Sunday, January 23, 2011



LATE UPDATE: A photograph of two dogs who match the description of the pair who killed the goat near Elena Lane is posted on the Deerhorn Valley website.

Near Elena Lane off Deerhorn Valley Rd. two large dogs attacked and killed a neighbor's goat this week. This was in broad daylight and in front of two witnesses out for a late-morning walk. They described them this way:
Dog One: black with longish hair;
Dog Two: short-haired, "blond" -face like a great dane/pitbull mix.

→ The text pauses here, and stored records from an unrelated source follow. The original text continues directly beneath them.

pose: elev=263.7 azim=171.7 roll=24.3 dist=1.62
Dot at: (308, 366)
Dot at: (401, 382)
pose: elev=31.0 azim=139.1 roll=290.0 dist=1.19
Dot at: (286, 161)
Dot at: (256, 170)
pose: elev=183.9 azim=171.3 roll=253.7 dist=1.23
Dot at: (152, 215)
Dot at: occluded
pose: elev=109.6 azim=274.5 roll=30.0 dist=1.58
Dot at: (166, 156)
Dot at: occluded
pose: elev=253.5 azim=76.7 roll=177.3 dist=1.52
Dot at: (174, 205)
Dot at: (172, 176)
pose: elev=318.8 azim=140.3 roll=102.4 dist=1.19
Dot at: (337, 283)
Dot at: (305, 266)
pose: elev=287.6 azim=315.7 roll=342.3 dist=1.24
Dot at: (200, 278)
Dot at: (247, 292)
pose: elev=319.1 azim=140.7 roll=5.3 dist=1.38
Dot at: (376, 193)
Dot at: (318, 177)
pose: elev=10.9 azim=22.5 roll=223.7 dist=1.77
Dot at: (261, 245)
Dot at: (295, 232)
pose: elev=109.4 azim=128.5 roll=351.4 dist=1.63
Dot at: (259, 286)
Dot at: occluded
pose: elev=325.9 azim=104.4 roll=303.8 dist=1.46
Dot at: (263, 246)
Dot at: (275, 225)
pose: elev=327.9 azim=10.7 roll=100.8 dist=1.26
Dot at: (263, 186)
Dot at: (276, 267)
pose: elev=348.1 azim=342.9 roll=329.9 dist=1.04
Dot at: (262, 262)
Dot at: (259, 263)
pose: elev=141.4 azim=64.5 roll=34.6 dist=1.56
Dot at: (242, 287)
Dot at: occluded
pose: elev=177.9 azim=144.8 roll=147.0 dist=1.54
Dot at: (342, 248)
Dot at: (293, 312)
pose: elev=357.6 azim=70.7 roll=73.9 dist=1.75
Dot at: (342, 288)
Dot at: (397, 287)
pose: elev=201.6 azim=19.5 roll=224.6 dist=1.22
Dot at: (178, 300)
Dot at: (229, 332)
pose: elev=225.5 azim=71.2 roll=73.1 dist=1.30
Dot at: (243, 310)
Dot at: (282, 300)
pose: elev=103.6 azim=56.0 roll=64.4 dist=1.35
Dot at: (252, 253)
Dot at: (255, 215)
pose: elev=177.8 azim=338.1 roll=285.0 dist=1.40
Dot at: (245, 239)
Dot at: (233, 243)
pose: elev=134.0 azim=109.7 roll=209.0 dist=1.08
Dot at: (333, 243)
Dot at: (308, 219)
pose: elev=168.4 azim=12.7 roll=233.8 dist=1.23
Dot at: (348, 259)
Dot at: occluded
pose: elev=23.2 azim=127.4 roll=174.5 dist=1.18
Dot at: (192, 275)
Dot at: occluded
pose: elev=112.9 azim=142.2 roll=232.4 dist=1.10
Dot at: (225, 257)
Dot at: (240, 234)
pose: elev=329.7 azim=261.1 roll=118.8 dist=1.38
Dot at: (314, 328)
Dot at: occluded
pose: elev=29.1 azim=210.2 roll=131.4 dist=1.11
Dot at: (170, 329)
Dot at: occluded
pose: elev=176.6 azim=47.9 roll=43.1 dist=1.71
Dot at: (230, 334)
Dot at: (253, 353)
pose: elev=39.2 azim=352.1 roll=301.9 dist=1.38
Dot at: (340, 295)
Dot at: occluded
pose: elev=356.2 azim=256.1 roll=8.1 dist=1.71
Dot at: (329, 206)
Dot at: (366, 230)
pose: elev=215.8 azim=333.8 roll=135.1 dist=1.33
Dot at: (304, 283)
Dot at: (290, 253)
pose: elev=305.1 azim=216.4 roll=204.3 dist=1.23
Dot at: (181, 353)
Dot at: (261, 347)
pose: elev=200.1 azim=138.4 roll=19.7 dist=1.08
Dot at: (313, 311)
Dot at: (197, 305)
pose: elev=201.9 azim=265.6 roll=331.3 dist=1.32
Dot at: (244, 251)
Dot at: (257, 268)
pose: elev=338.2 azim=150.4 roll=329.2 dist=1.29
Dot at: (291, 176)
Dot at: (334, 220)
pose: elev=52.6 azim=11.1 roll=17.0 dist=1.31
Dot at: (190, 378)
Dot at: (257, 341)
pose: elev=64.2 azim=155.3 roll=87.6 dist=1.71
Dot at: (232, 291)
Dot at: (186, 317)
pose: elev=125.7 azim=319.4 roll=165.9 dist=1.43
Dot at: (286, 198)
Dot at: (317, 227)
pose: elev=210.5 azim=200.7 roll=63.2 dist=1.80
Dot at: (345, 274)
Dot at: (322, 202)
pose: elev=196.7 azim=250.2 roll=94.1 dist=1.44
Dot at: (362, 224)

Later the same day a young sheep was killed by two dogs matching this description near Honey Springs Rd. and Barber Mountain Road (the dirt road that runs east from Honey Springs across Mt. Elena west to Barber Mtn).
Most vets and experts will agree that once dogs pack and kill for sport, they will continue to do so. If they have attacked a herd in the past, they will typically come back to finish off the rest.
When we first moved to Deerhorn years ago, the Peterson's had lost some livestock to a dog attack.  Danny Lawson from up on Mother Grundy found that one of his dogs, a sweet airdale/poodle mix, was a part of the kill.  Danny loved that dog, but immediately took him down to be euthanized.  He told us, with tears in his eyes, that once a dog begins to kill for sport, he'll not stop; when a pack forms, kill instincts take over.  Pets will usually feed very little on their prey, unlike feral dogs or coyotes.
Dog tracks are typically rounder and less symmetrical.  Coyote tracks are identified by an "X" shape formed by the spaces between the pads.
COYOTE TRACKS: Usually narrower, and make a distinctive X (follow the space between toe 1-2 and toe 3-4 down around the bottom pad)

DOG TRACKS: Usually rounder, no X-pattern

KEEP YOUR DOGS CONFINED.... Most livestock owners will (legally) shoot attacking dogs on sight.  Litigation will result in costly fines ($5,000 and up), court costs, and settlement to the owners for lost and damaged animals.  If you have livestock, especially goats and sheep, check to see that their pens are secure.  Dogs will both jump and tunnel under fences to get at prey.